第6話 一緒にお買い物に行きましょう

「もしもし、お母さん、うん、私。心配かけてごめんね。え、大丈夫だよ。ちょっと飲み過ぎただけ。だから迷惑かけてないよ。大丈夫だって。悪いけど、今日も泊まるからね。日曜日の夜までには帰るって。お父さんにも言っておいてね。じゃあまた電話するから」

 どうやら夏子は家に電話していたようだが、今日も泊まるって言っていたような。え?まさか今日も泊まるつもりなのか?っていうか、いいのか?出会ったばかりの一人暮らしの男の所だぞ。いくら何でも無謀ではないのか?


「おい、まさか今日も泊まるのか?」

「うん、悪いけどもう一晩、泊めてもらうね。大丈夫、ベットに寝なくてもいいからね」

 う~ん、いいのだろうか?いやまさか、もう一晩、悶々とした時間を過ごさないといけないのだろうか?

「いや、女性なんだからベットに寝てもらわないと。っていうか、まだ会ったばかりの男の所に泊まるって、マズいと思わないの?」

「大丈夫、わたし、人を見る目はしっかりしているんだから。冬馬くんは紳士的で優しい人。うん、間違いない」

 おいおい、夏子さん、ちょっとばかりチョロインすぎない?

「いや、信じてもらえるのは嬉しいけれど、いつか痛い目をみる事になるかもよ。男を舐めちゃいけないよ」

「冬馬くんは信頼できるよ。だって酔っぱらった時も手を出さなかったもの。何より、眼を見ればわかるよ。この人は嘘ついていないって」

「この死んだような眼でわかるのか?それは凄いな」

「まぁ確かに頼りなさそうな感じだけどね。私にはわかるの」

 う~ん、褒められているのか貶されているのかわからないが、どうも夏子の自分に対する好感度は結構高いように感じる。

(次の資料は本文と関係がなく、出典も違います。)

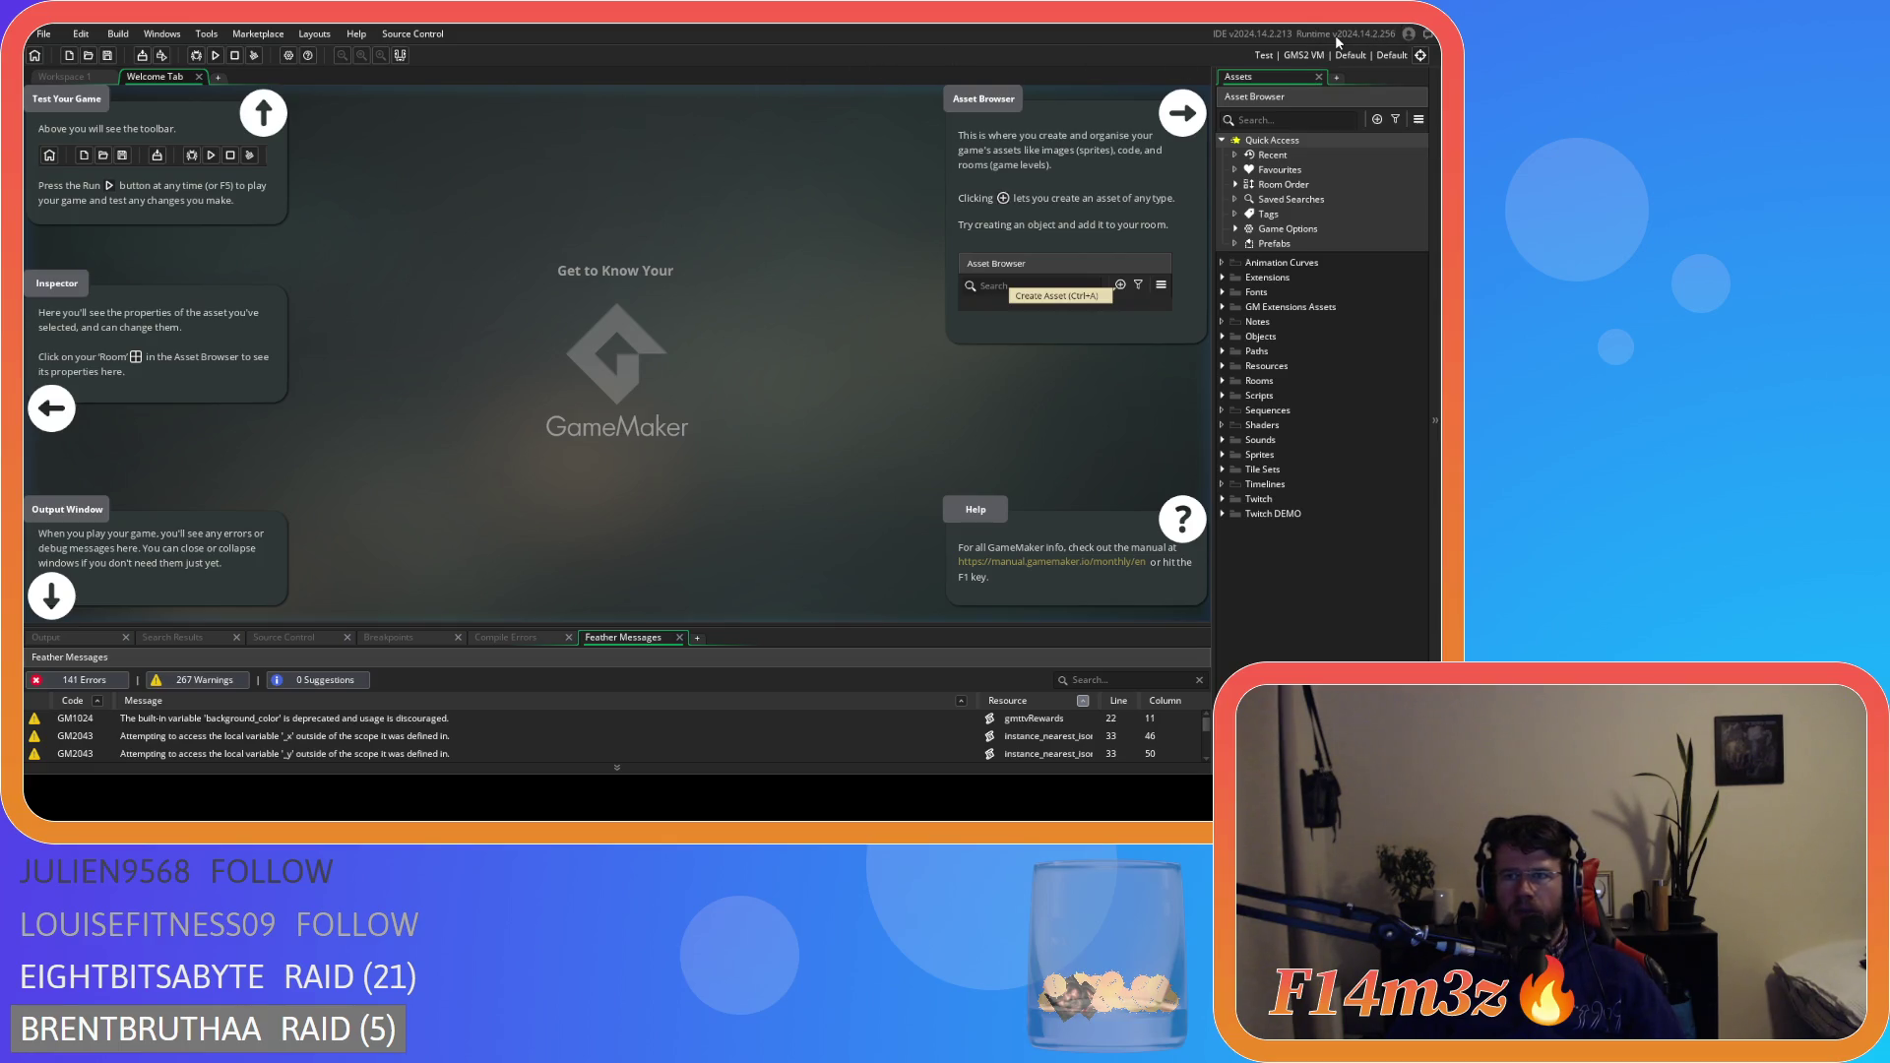
Launch a second IDE instance with File > New IDE.
{"action": "left_click", "coordinate": [43, 34]}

「という事で、改めて今日もう一晩泊めてもらうね。必要なものとか、後で買い物に行こ♡」

 冬馬は今日はのんびりと過ごすつもりだったが、そうはいかなくなってしまった。まぁいいや、突然やって来たお姫様のお相手をするとしようか。


「それじゃ、洗濯を済ませるから、出かけるのはそれからだね」

「はいは~い、じゃあテレビでも見てるかな」

 何日か洗濯をしていなかったので、すっかり洗濯物が溜まってしまった。冬馬は洗濯機のセットをした後、台所の洗い物を済ませた。洗濯が終わるまでまったりとした後は、洗濯物を部屋干しする。流石に自分のパンツまで見られるのは恥ずかしいので、夏子の手伝いは遠慮してもらったのだが。


「冬馬くん、私はいつでも出かけられるよ。準備出来たら言ってね」

 夏子は髪も整えていて、いつでも出かけられそうだ。冬馬も急いで自分の準備をする。まぁ男の支度だから、それ程時間はかからないが。

「夏子、行きたい所とかある?」

「色々買いたいからね。ショッピングモールがいいかな。行ってみようよ」

 ここから電車で3駅程の距離にあるショッピングモールは、この近辺の人もよく利用する総合商業施設だ。大抵のものは揃うので、買い物には非常に便利だ。家族連れも多いので、お洒落とは程遠いものはあるが。


「それじゃ、しゅっぱ~つ♡」

 何故か知らないけれど、夏子のテンションが高かった。もしかしてまだ酒が残っている?



 ○○○○


 ここに登場するショッピングモールのイメージは、〇オンモールですね。家の近所にもありますが、大抵のものが揃うので、よく利用しています。郊外にある様な店舗ですと、かなりの規模のものも多く、初めて行ったら迷うでしょうね。

 便利なのはいいのですが、休日ともなるとかなりの人手になりますね。駐車場はかなり広いはずなのに、確保が大変だったりします。